• _Objetivos_
• A. Según el artículo sobre la soberbia del Estado, ¿de qué derivan los siete pecados capitales en opinión de Papini?
• B. Resume en menos palabras el párrafo del artículo sobre la soberbia del Estado que empieza con "Por mi parte, aplico esta premisa", sin perder sus datos principales.
• C. Prolonga el artículo sobre la soberbia del Estado a partir de su última oración.

• _Artículo_
La soberbia de un Estado invasivo
Por Alberto Benegas Lynch (h)
Giovanni Papini, mi cuentista favorito,
destaca que los siete pecados capitales derivan de la soberbia y escribe
en una de sus múltiples ficciones (no siempre tan ficciones) que "el
soberbio no tolera ser contrariado, el soberbio se siente ofendido por
cualquier obstáculo y hasta por la reprensión más justificada, el
soberbio siempre quiere vencer y superar a quien considera inferior a él
[?] El soberbio no concibe que cualquier otro hombre pueda tener
cualidades o dotes de las que él carece; el soberbio no puede soportar,
creyendo estar por encima de todos, que otros estén en lugares más altos
que él".
Por mi parte, aplico esta premisa
general de Papini al terreno de la relación entre gobernantes y
gobernados. Gobernar significa mandar y dirigir. Leonard E. Read nos
enseña que, para mayor precisión, se debería haber recurrido a otra
expresión, porque hablar de gobernante sería tan inapropiado como
denominar al agente de seguridad de una empresa "gerente general", ya
que la función del monopolio de la fuerza es velar por los derechos de
las personas y no regentearlas.
Pero resulta que los primeros
mandatarios han mutado en primeros mandantes y, en lugar de proceder
como efectivos agentes de seguridad de los derechos, los conculcan, con
lo que se cumple la profecía de Aldous Huxley en su terrorífica
antiutopía, en la que muchos piden ser sometidos, para desgracia de
quienes mantienen su integridad y autoestima (lo cual es infinitamente
peor que el Gran Hermano orwelliano).
En realidad, el espectáculo que ofrecen
los burócratas que se consideran omniscientes es digno de una producción
de Woody Allen: se dirigen a la audiencia como si estuviera compuesta
por infradotados e imparten órdenes ridículas a diestra y siniestra, por
ejemplo, sobre cómo deben ser los precios de bienes y servicios, sin
percatarse de que las leyes de mercado operan por cuerda separada y de
que cada intromisión inexorablemente provoca daños y desajustes de
consideración.

• _Filas mostradas_
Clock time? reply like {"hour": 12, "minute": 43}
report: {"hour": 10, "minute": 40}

==

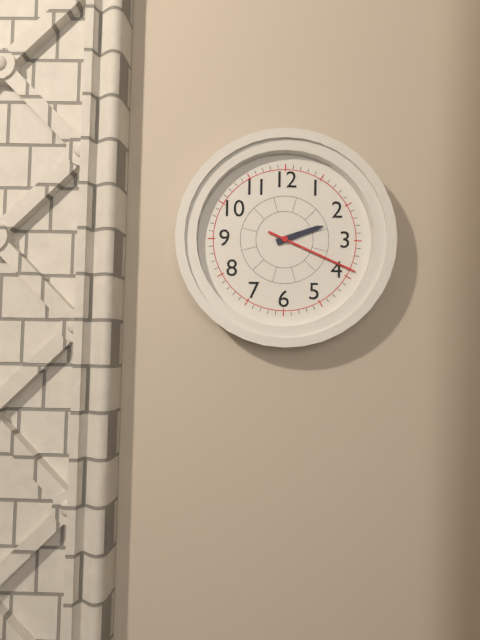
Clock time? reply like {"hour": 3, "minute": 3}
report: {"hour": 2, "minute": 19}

• _Respuestas por tarea_
• A. Derivan de la soberbia.

• B. El autor aplica la premisa de Papini a la relación entre gobernantes y gobernados. Gobernar significa mandar y dirigir, pero Leonard E. Read sostiene que debió usarse otra expresión. Según Read, llamar "gobernante" a quien ejerce esa función es tan inapropiado como llamar "gerente general" al agente de seguridad de una empresa, porque el monopolio de la fuerza debe velar por los derechos de las personas y no regentearlas.

• C.
El proceso es coordinado a través de los
precios, que actúan como si fueran un tablero de señales que indican a
los operadores las siempre cambiantes circunstancias para saber cuándo y
dónde invertir o desinvertir. La información está fraccionada entre
millones de actores, pero cuando desde el poder se pretende dirigir
vidas y haciendas ajenas, se concentra ignorancia. Al irrumpir los
megalómanos gubernamentales sobre la base de que "no puede dejarse que
las cosas se desarrollen vía la anarquía del mercado y, por tanto, el
gobierno debe dirigir", se afecta gravemente el proceso. Esto perjudica a
la gente, muy especialmente a los más necesitados, puesto que el
derroche de capital afecta salarios e ingresos en términos reales.
Idéntico fenómeno ocurre en el mercado financiero, agrícola, industrial o
cambiario. En este último caso, resulta tragicómico observar debates
sobre la devaluación, es decir, el establecimiento de un nuevo precio
artificial que se le ocurre a cierto tecnócrata.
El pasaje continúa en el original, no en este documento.